Un ruolo che attorno alla fine degli anni Settanta comincia ad assumere una sempre maggiore centralità in relazione a problematiche sociali e politiche quali lo sviluppo della società dei consumi, il femminismo, le lotte per i diritti civili ed è a questo punto che la mostra assume una direzione più mirata attorno questi temi. Lo fa innanzitutto fornendo spunti di riflessione sull’idea di 'American Dream' grazie all’interpretazione di Richard Prince che rilegge, attraverso la foto pubblicitaria, il sogno dell’immaginario collettivo incarnato dal cowboy a cavallo o dai motociclisti sui grandi chopper. Il testo dell’immagine pubblicitaria è anche il mezzo di comunicazione prediletto di Barbara Kruger e Jenny Holzer. Per la prima il rapporto tra parola e immagine è cruciale mentre per la seconda il testo è l’unico protagonista dell’opera che sovente assume dimensioni monumentali in spazi pubblici.
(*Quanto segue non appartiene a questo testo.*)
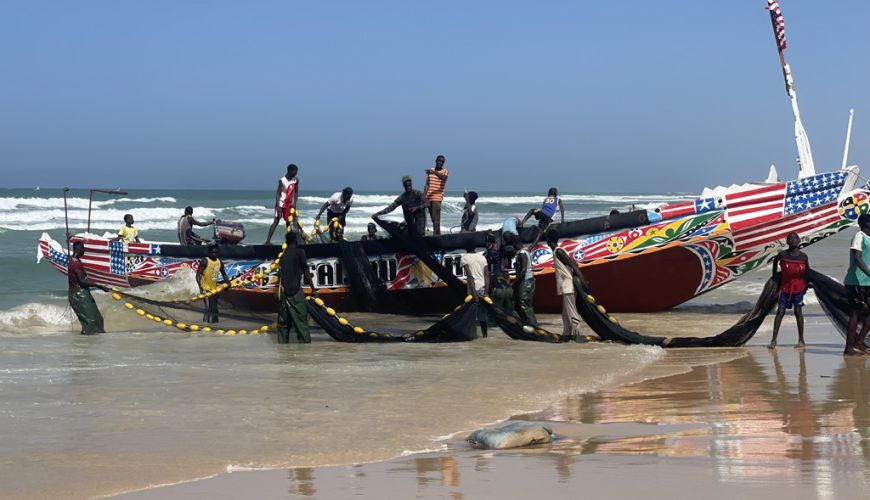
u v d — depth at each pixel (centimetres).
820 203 1631
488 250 1625
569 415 848
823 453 673
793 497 545
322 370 1122
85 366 1170
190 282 1800
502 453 692
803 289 1289
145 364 1188
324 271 1742
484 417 838
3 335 1547
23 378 1070
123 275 1898
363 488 591
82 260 1925
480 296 1430
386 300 1709
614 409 877
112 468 655
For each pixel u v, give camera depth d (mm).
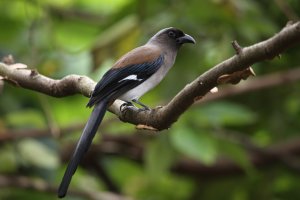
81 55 13367
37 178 13500
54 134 12570
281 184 14734
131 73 9758
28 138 13188
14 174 13555
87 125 8281
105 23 13102
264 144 14578
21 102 14023
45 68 13047
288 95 14125
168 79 12438
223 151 12656
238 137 13711
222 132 12758
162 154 12141
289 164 13930
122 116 8328
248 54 6863
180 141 11766
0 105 13758
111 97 8578
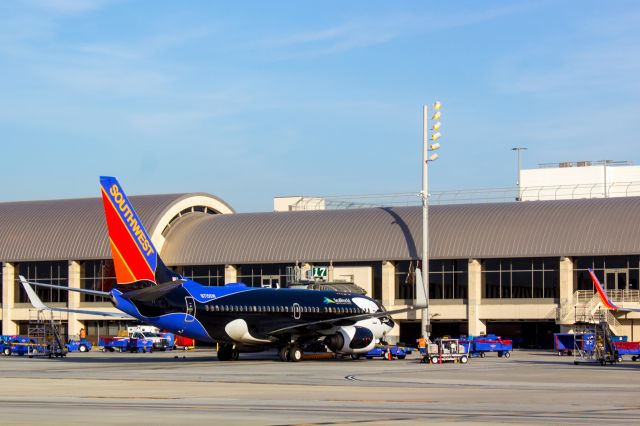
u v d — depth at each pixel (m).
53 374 58.97
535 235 109.56
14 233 124.88
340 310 82.94
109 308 121.31
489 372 62.22
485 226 112.75
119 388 47.25
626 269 106.50
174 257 121.50
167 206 123.25
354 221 119.44
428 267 111.56
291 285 106.94
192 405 38.41
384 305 114.19
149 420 32.81
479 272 111.19
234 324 75.56
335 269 116.06
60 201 130.38
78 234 122.25
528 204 115.56
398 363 76.06
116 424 31.58
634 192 150.00
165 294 71.81
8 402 39.53
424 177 101.75
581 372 62.38
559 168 153.75
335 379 54.53
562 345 93.00
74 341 115.50
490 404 39.12
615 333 105.19
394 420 33.09
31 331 101.19
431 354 75.75
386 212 120.19
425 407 37.81
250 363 75.25
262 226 122.19
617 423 32.31
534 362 77.25
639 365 72.31
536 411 36.34
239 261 119.06
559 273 108.00
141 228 70.19
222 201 132.62
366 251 115.12
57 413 35.06
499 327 116.88
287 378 55.31
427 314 101.44
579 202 113.62
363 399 41.25
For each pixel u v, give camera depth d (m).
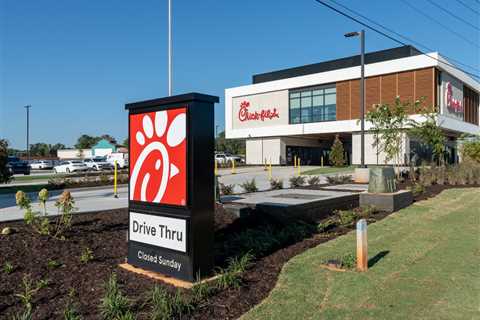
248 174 29.12
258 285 5.00
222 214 8.29
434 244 7.21
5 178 13.32
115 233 6.83
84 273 5.09
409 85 39.28
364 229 5.63
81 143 111.69
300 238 7.48
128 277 5.05
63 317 3.94
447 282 5.13
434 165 19.80
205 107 5.02
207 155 5.06
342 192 12.23
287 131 48.66
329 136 51.62
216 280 4.93
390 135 19.69
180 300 4.14
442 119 38.62
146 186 5.44
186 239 4.89
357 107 42.94
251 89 52.44
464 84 47.28
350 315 4.13
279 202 9.11
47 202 11.77
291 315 4.12
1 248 5.48
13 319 3.71
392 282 5.14
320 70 52.62
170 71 16.20
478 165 19.25
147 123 5.46
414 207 11.47
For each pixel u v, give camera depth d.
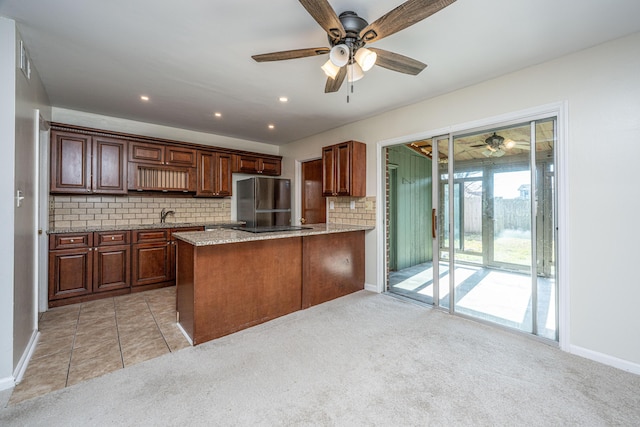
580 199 2.22
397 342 2.41
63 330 2.59
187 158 4.33
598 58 2.14
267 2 1.71
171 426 1.48
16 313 1.89
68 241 3.22
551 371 1.99
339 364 2.06
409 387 1.81
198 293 2.38
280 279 2.97
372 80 2.76
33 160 2.33
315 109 3.60
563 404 1.66
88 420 1.51
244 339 2.46
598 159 2.14
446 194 3.16
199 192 4.45
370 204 3.91
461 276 3.00
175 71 2.59
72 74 2.63
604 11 1.77
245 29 1.98
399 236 5.08
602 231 2.12
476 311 2.88
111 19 1.86
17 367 1.89
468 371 1.99
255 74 2.66
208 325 2.43
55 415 1.55
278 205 5.02
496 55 2.30
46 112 3.08
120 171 3.73
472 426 1.49
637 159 1.98
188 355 2.19
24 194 2.08
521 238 2.60
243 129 4.57
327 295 3.47
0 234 1.78
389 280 4.13
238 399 1.69
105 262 3.46
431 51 2.25
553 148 2.41
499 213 2.74
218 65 2.48
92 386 1.80
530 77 2.48
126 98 3.23
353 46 1.77
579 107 2.22
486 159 2.82
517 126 2.61
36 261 2.41
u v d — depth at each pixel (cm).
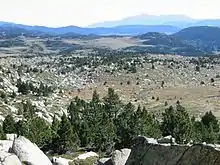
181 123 9394
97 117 11406
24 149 5022
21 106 17375
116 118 11962
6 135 8362
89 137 9862
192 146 3294
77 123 10888
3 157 4600
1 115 14338
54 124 10569
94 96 13762
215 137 9400
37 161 4972
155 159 3566
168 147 3522
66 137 9106
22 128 9350
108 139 9438
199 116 19425
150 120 10750
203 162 3106
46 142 9569
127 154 5428
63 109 19175
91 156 7362
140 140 3947
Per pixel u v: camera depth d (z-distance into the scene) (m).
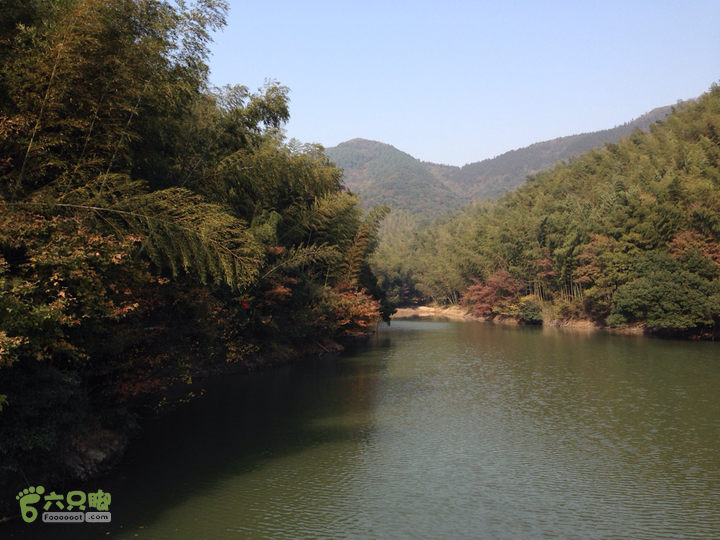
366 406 23.20
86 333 13.82
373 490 13.58
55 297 11.40
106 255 11.84
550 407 23.02
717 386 27.38
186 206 14.90
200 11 16.56
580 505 12.68
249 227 30.77
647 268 58.56
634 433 18.83
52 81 11.49
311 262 45.22
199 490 13.37
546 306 84.81
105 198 13.51
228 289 27.00
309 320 39.00
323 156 42.94
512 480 14.34
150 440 17.64
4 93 12.02
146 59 14.28
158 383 16.91
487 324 87.00
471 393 26.22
Soprattutto a partire dagli anni Ottanta il tema della lotta per i diritti civili, che rappresenta uno dei principali fili rossi attraverso cui ripercorrere la storia americana, insieme allo sviluppo dell’emancipazione delle minoranze etniche e dell’identità di genere, sono argomenti ampiamente trattati dagli artisti con sensibilità e modalità diverse: chi con opere di denuncia e con l’attivismo, chi con la produzione di lavori intimisti e molto personali. Quali sono quelli di Robert Gober che con un linguaggio visivo metaforico esprime l’orrore e la paura, la rabbia e il dolore nell’affrontare la maledizione dell’Aids, tema verso cui Felix Gonzales-Torres ha un approccio, come precisa de Bellis, «più silenzioso e minimalista». Focus speciale della mostra è infine quello dedicato alle più recenti ricerche degli anni Novanta e Duemila, in cui spiccano figure di riferimento per la comunità afroamericana quali Kerry James Marshall e Glenn Ligon o artisti che investigano in modo originale l’identità americana come Paul McCarthy, Mike Kelley, Jimmie Durham e Kara Walker della quale è proposta un’ampia campionatura di opere video e disegni che testimoniano la sua suggestiva ricerca tra storia e satira sociale intorno ai temi della discriminazione razziale.